The day before Memorial Day was perfect and I was heartened. Mom was wrong! The night was good too, with about 5 whining mosquitoes over the course of the night, allowing us to sleep long and comfortably in the silence of the woods. We made plans to jack up the tilted shed the next day and I had spotted some fabulous ferns destined for a Cape Cod garden that I planned to dig up.
And then, Memorial Day hit.
It didn’t come…it hit, bringing with it all the blackflies and freshly hatched mosquitoes released from the depths of hell and starving for blood.

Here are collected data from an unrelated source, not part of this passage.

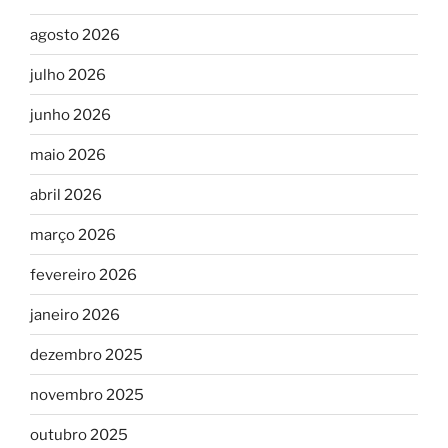
agosto 2026
julho 2026
junho 2026
maio 2026
abril 2026
março 2026
fevereiro 2026
janeiro 2026
dezembro 2025
novembro 2025
outubro 2025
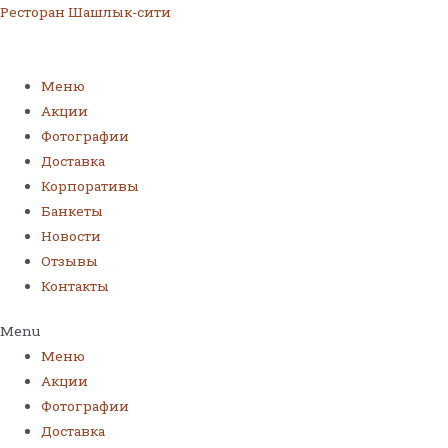
Ресторан Шашлык-сити
Меню
Акции
Фотографии
Доставка
Корпоративы
Банкеты
Новости
Отзывы
Контакты
Menu
Меню
Акции
Фотографии
Доставка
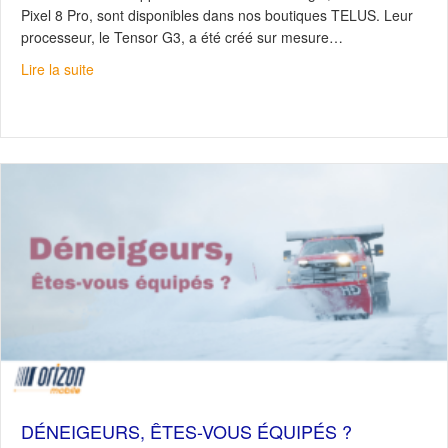
Pixel 8 Pro, sont disponibles dans nos boutiques TELUS. Leur
processeur, le Tensor G3, a été créé sur mesure…
about Google Pixel 8 & 8 Pro : Propulsé par l’IA
Lire la suite
DÉNEIGEURS, ÊTES-VOUS ÉQUIPÉS ?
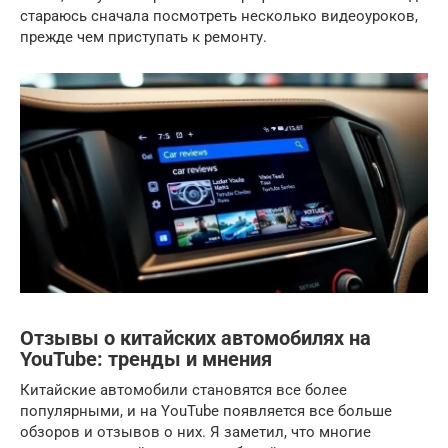
стараюсь сначала посмотреть несколько видеоуроков,
прежде чем приступать к ремонту.
Отзывы о китайских автомобилях на
YouTube: тренды и мнения
Китайские автомобили становятся все более
популярными, и на YouTube появляется все больше
обзоров и отзывов о них. Я заметил, что многие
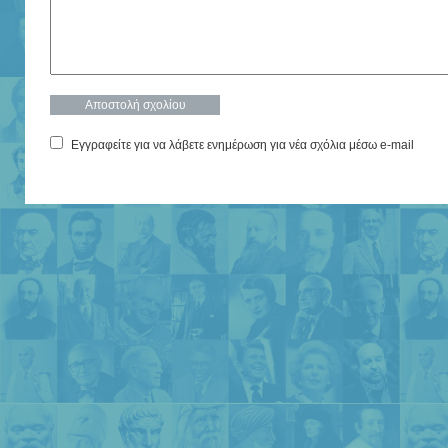
Εγγραφείτε για να λάβετε ενημέρωση για νέα σχόλια μέσω e-mail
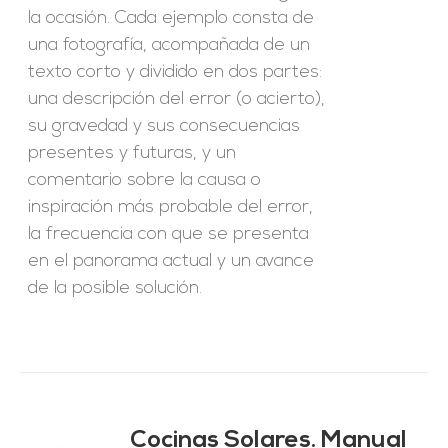
la ocasión. Cada ejemplo consta de
una fotografía, acompañada de un
texto corto y dividido en dos partes:
una descripción del error (o acierto),
su gravedad y sus consecuencias
presentes y futuras, y un
comentario sobre la causa o
inspiración más probable del error,
la frecuencia con que se presenta
en el panorama actual y un avance
de la posible solución.
Cocinas Solares. Manual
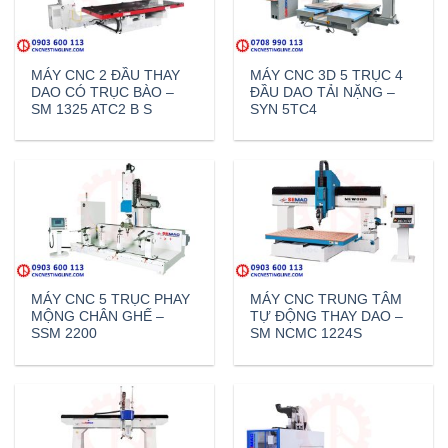
MÁY CNC 2 ĐẦU THAY
MÁY CNC 3D 5 TRỤC 4
DAO CÓ TRỤC BÀO –
ĐẦU DAO TẢI NẶNG –
SM 1325 ATC2 B S
SYN 5TC4
MÁY CNC 5 TRỤC PHAY
MÁY CNC TRUNG TÂM
MỘNG CHÂN GHẾ –
TỰ ĐỘNG THAY DAO –
SSM 2200
SM NCMC 1224S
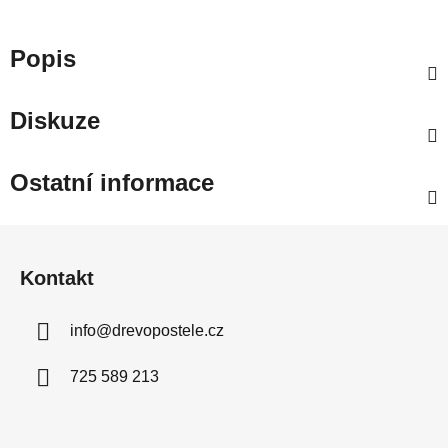
Popis
Diskuze
Ostatní informace
Z
á
Kontakt
p
a
info
@
drevopostele.cz
t
í
725 589 213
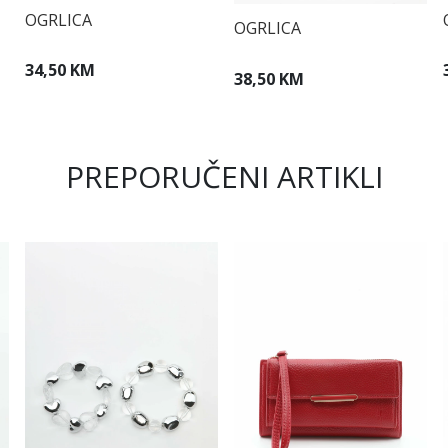
OGRLICA
OGRLICA
34,50 KM
38,50 KM
PREPORUČENI ARTIKLI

Shocked, we donned our head nets and bravely headed outside to jack up the shed. The shed didn't especially want to be jacked up, and the process wasn't going smoothly.
Thom, as with most men, lacks hips that are helpful in holding up a pair of pants. I observed this, while being reminded of a well-known American mantra to try to get kids off drugs. I hoped the blackflies would indeed “say no to crack,” but they proceeded, undaunted, with their terrible mission while an army of mosquitoes assisted.
Tom eventually gave up the slapping routine and ran to the camp while I ran to the ferns. The ferns weren’t anxious to move to Cape Cod and resisted me for a good half hour, enough time for the blackflies to get into my loosened head net to chew on my face and neck along with my wrists and ankles.
After a horrid night with troops of mosquitoes that forced us to make a tent under the sheets, we went out in search of better head nets. After all, we had the entire leaking roof to cover with roof paper as a stop-gap, pre-reroofing measure before heading back to the Cape.
The manager at the lumber store had no idea where one could buy a head net. He’d “given blood” on Memorial Day too, he said, but then, he gets used to it. I later heard that my brother, two hours further north, had experienced the same low-hanging pants problem as Thom and he also gave his part to the continuance of the blackfly species.
We eventually found better head nets and some strong repellent…that I applied freely to both of us. Nary a bug bothered us on the roof all afternoon. Or maybe they were just afraid of heights.
Tom scratched for days. I scratched for weeks. The ferns are still looking lush in a shady Cape garden and we hear that the cabin is dry. The shed is as we left it, half sunk and half raised. The bulk of the bugs leave by July 4th so it’s safe to return to camp…or so says Mom who seems to know all things. Mom says the bullfrogs eat them up. Maybe she’s right. She has been right before.